Studying based off your learning type

Jessica is an NSU doctoral student in the Clinical Psychology Program. She currently works as a writing tutor at the Tutoring and Testing Center.

Most people have heard of auditory, visual and kinesthetic learners, but knowing the specifics of each learning style can really help capitalize on the way we learn. Here are a few tips and tricks for studying that are effective and simple for each style.

Visual Learners

Use colors

Color coding your notes, schedules or to-do lists will help group related information that can later be recalled in more detail. According to psychology researchers Thomas Greene, Paul Bell and William Boyer, warm colors (i.e. red, yellow, and orange) stimulate mental activity and have a greater impact on memory than cool tones (i.e. blue, purple, and grey). Consider highlighting, writing in colored pens or pencils and drawing colored boxes around important information in these colors.

Invest in a whiteboard

It is super easy to use a whiteboard to list facts or draw models from memory. They’re eco-friendly and easy to wipe clean and start over until you have the information down pat. They are also affordable and available just about everywhere.

Incorporate doodles and drawings into your studying

Drawing related pictures on your notes can help you recall the fact by remembering the picture. For example, you might remember that the left brain hemisphere is the more logical side and the right brain is more “artistic” by drawing a brain that has formulas on the left and abstract forms on the right.

In sight, in mind

Make sure all of your calendars and visual tools are readily available in your study space. Pin boards to the walls or have sticky notes posted on or around your desk — use whatever works, as long as you can see it.

Auditory Learners

Learn which sounds help or distract you

If you know that you are distracted by noises, use your resources on campus to find spaces that limit as much noise as possible — the library study rooms are perfect for this. Conversely, if you need a little bit of noise to keep you focused, try listening to instrumental-only music.

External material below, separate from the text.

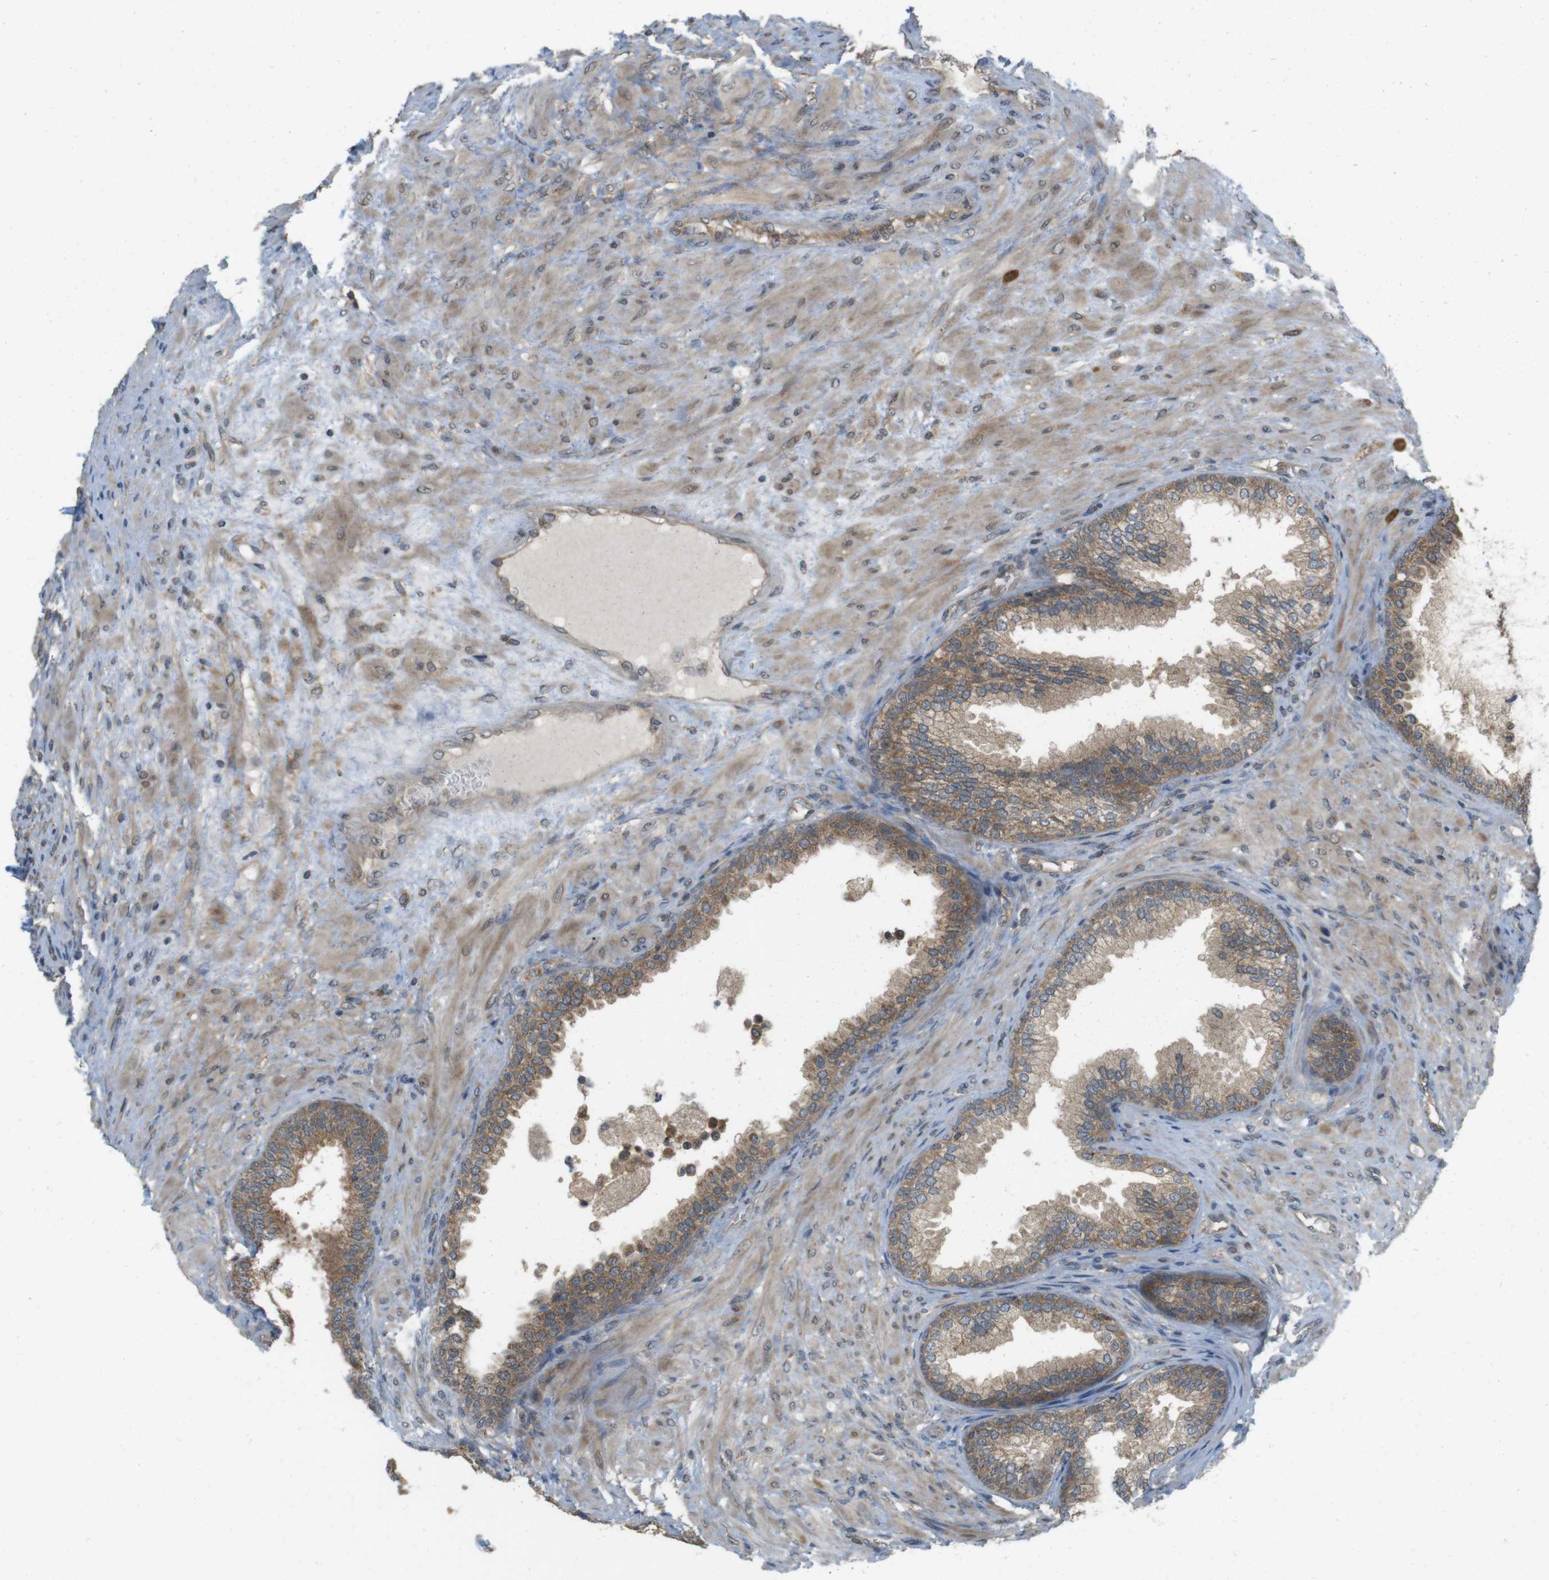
{"staining": {"intensity": "moderate", "quantity": ">75%", "location": "cytoplasmic/membranous"}, "tissue": "prostate", "cell_type": "Glandular cells", "image_type": "normal", "snomed": [{"axis": "morphology", "description": "Normal tissue, NOS"}, {"axis": "topography", "description": "Prostate"}], "caption": "Immunohistochemical staining of benign human prostate demonstrates moderate cytoplasmic/membranous protein expression in about >75% of glandular cells. (DAB IHC, brown staining for protein, blue staining for nuclei).", "gene": "RNF130", "patient": {"sex": "male", "age": 76}}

Audio record lectures, if given permission

If you can understand what was said better by knowing exactly how it was said, this might be the perfect way to review outside of class. You can listen to recordings in your downtime as background noise; it will help drill the information in without feeling like you are taking too much time out of your day to sit and study.

Teach what you’ve been taught

If you are able to correctly relate concepts to someone, chances are that you have encoded and retained them. If you struggle to fully explain a concept, it’s a good indication that you might need to revisit your notes before trying again.

Kinesthetic Learners

Take hand-written notes

Writing by hand is linked to improved critical thinking and broader conceptual development because it engages more of the brain than typing does. Handwriting your notes better connects you to the information you write and helps with information retention and recall.

Move while you study

Walking, bouncing a ball, tapping your foot and squeezing a stress ball all incorporate movement into your studying. Kinesthetic learners typically move or wiggle a lot naturally, so incorporating purposeful movement into your studying allows you to channel your physical energy into controlled, non-distracting movements. Ultimately, the more you move, the better you focus.

Study in bursts

Kinesthetic learners are more prone to needing frequent breaks because they are more physically active. Set a routine of intense, focused studying for half an hour, then take a ten-minute break, and repeat. This will help keep attention where it needs to be.

Scope out your study space

Make sure your study space has all the tools you need to get your jitters out. This could mean working outside so you can get up and stretch or walk around a bit, or by sitting in a swivel chair that lets you move while you study.